When a business-impacting event occurs, it’s critical that the right people are kept in the loop and that work to resolve the issue begins promptly. Unfortunately, many organizations lack a way to communicate both internally and externally in a proactive and consistent way to make this happen. As a result, issues that should be fixed quickly can go unresolved for hours, business stakeholders lose trust in IT, and customers lose trust in the business.
These challenges stem from the all-too-common situation where different teams use different tools for notifications, chat, and incident response. For instance, ITOps may use OpsGenie for incident notification and Slack for collaboration, but everyone else outside of IT may use Microsoft Teams for day-to-day collaboration.
With this mix of different stakeholders using different tools, how do you ensure that the CIO viewing an SL1 Business Service dashboard knows that an engineer is working on the corresponding PagerDuty incident? How do you make sure that the Slack “war room” channel for an incident is kept up to date throughout the lifecycle of an event?
In this blog and video, we will demonstrate how ScienceLogic’s pre-built notification workflows help address communication and collaboration gaps across your organization so you can keep stakeholders informed and engaged, and speed incident resolution.
Proactive Notification to Internal and External Stakeholders
When service-impacting incidents occur, it is critical that information on these events be shared across the IT ecosystem so that everyone is working off the same data. It is also crucial that the right people are informed as soon as possible to resolve issues quickly and keep stakeholders happy. This includes executives who need to know when key services are down, customers who need to know there is some level service disruption that is actively being addressed, and of course, IT operators who need to start fixing the issue. The worst scenario is when a customer complains that a service is not working as expected, and no one in IT knows.
Achieving this seamless information sharing across technologies and people starts with SL1’s real-time data lake, which acts as a single source of data that harvests data from and shares intelligent data with the rest of your IT ecosystem. When SL1 detects and generates a service-impacting incident, using the notification workflows, SL1 can automatically send event pertinent details to the tool of your choice. This could be a MSFT Teams message notifying business stakeholders of an outage, or the creation of an Opsgenie incident notifying IT operators that there is a problem. Already, this workflow provides value to the organization by keeping everyone on the same page when something happens.
Faster Incident Notification, Response, and Resolution
Keeping external stakeholders informed of issues when they happen is just part of the challenge. They also must be resolved quickly. But resolving them can often require engagement across multiple teams, even just in IT. For instance, SecOps may need to provide a credential or be engaged when making changes to network configurations. Or ITOps may need to ask a clarifying question on a system architecture that involves people in DevOps.

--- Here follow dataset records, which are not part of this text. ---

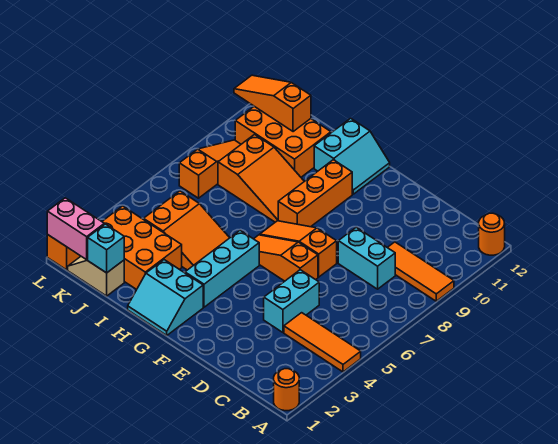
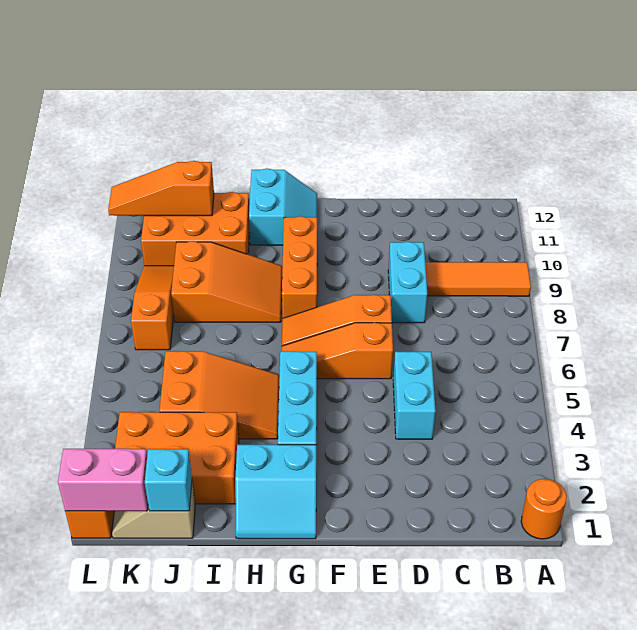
orange tile A4:C4 level 1 -> none
orange round brick A12 level 1 -> none
cyan brick C8:D8 level 1 -> cyan brick D8:D9 level 1

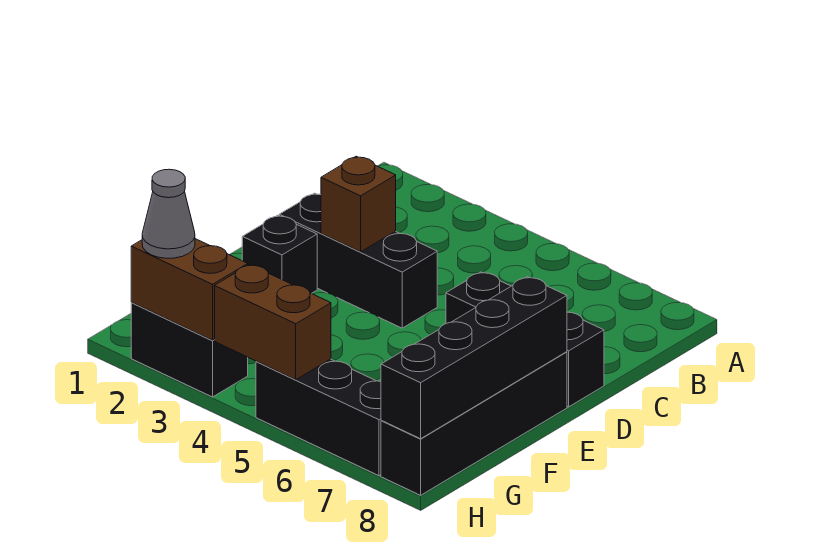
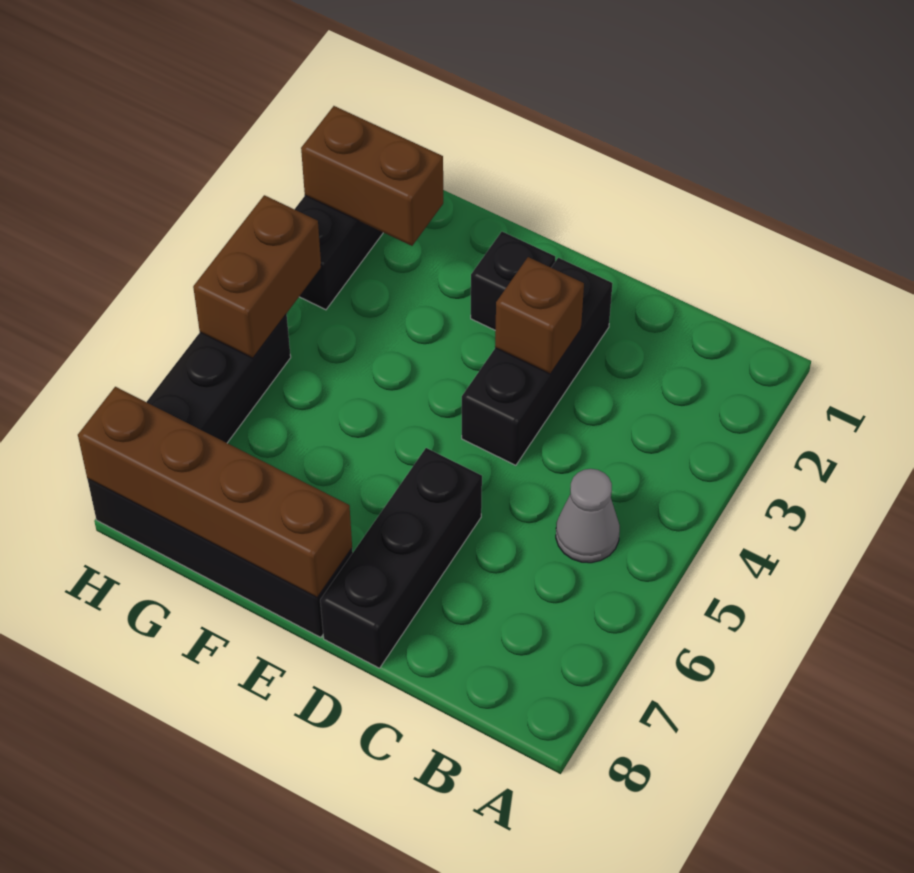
black brick E8:H8 level 2 -> brown brick E8:H8 level 2
brown brick H2:H3 level 2 -> brown brick G2:H2 level 2
grey cone H2 level 3 -> grey cone B5 level 1

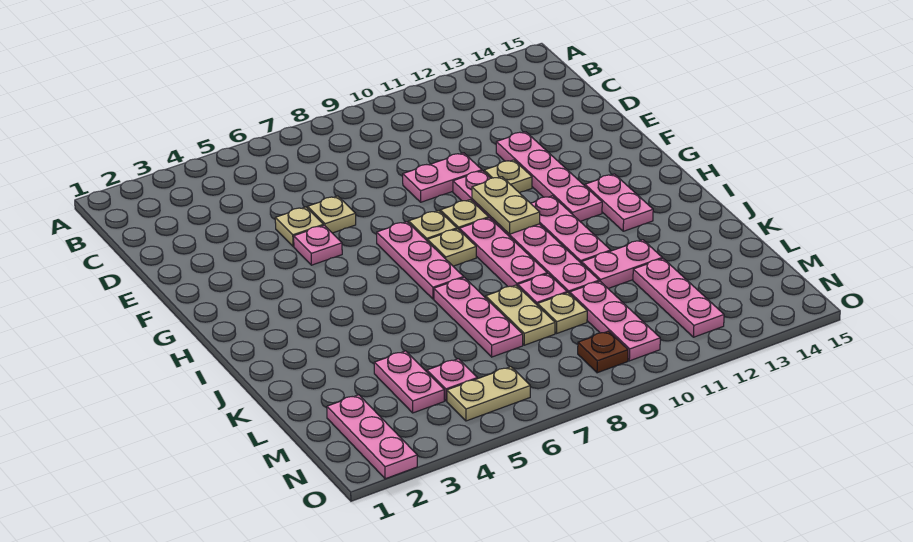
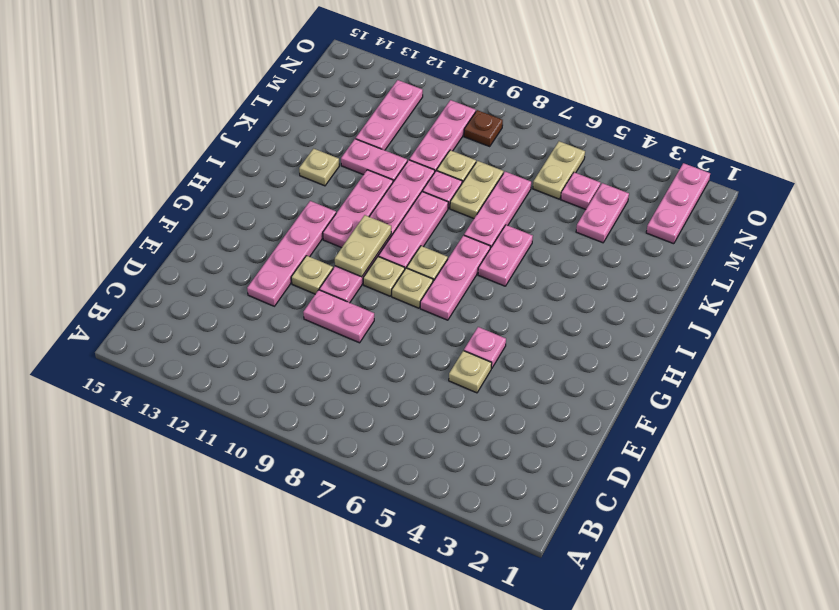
tan plate E6 level 1 -> tan plate J13 level 1
pink plate H13:I13 level 1 -> pink plate I6:J6 level 1
tan plate N5:N6 level 1 -> tan plate M6:N6 level 1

The SL1 notification and collaboration workflows help speed incident notification, response, and resolution by fostering collaboration across your organization and can work together more effectively. Because SL1 automatically captures and sends incident and event details to the tools your team uses, everyone, whether in DevOps, SecOps, or ITOps can be on the same page about what is happening. By providing a common operating picture, whoever is responsible for resolving the issue doesn’t have to waste time forwarding incidents, manually handing off information, or explaining issues to other members of the team. This drastically reduces the lag time it takes to share information, ultimately speeding both response and resolution times.
Let’s look at a typical example of how SL1 notification and collaboration workflows keep stakeholders informed and to speed resolution of the issue:
1. Our scenario begins when SL1 detects an event. This could be a service-level event (like the degradation of your Active Directory service), or an event on a specific device (like an interface utilization event on a core network router).
2. Based on the type of events or the attributes of the service/device, SL1 processes and transforms the event data and routes the event notification to different channels, teams, or even different tools. This step includes formatting event data into a customizable message pre-configured according to your organization’s needs. For instance, you can send an incident to an ITOps admin in PagerDuty, a notification to the DevOps team in Slack, and an update to business owners in Microsoft Teams. You can configure PagerDuty further to proactively send a notice out to impacted external customers notifying them of a known service degradation.
3. An engineer responds by either acknowledging the notification or incident record or selecting the acknowledge button that accompanied the chat message. Once acknowledged, the acknowledged state is reflected in the SL1 event, and any other tools integrated with SL1. As a result, all tools within the IT ecosystem stay in synch for the life of the issue.
4. The engineer realizes he needs a few details from the DevOps team on how the application is architected. He uses the Slack channel where the event details were posted to directly collaborate with the DevOps team to get the information he needs. He also tags SecOps to notify them of any changes he is making.
5. When the engineer working on the event resolves the issue, and SL1 detects the resolution, SL1 clears the event, and notifies the same groups of people via the same channels that the issue has been resolved. Similarly, if an engineer marks the issue as resolved in an external tool, SL1 will automatically clear the associated events.
By connecting notification and collaboration tools with SL1 events and synchronizing state changes wherever they occur, SL1 significantly improves your organization’s ability to collaborate and keep all stakeholders informed.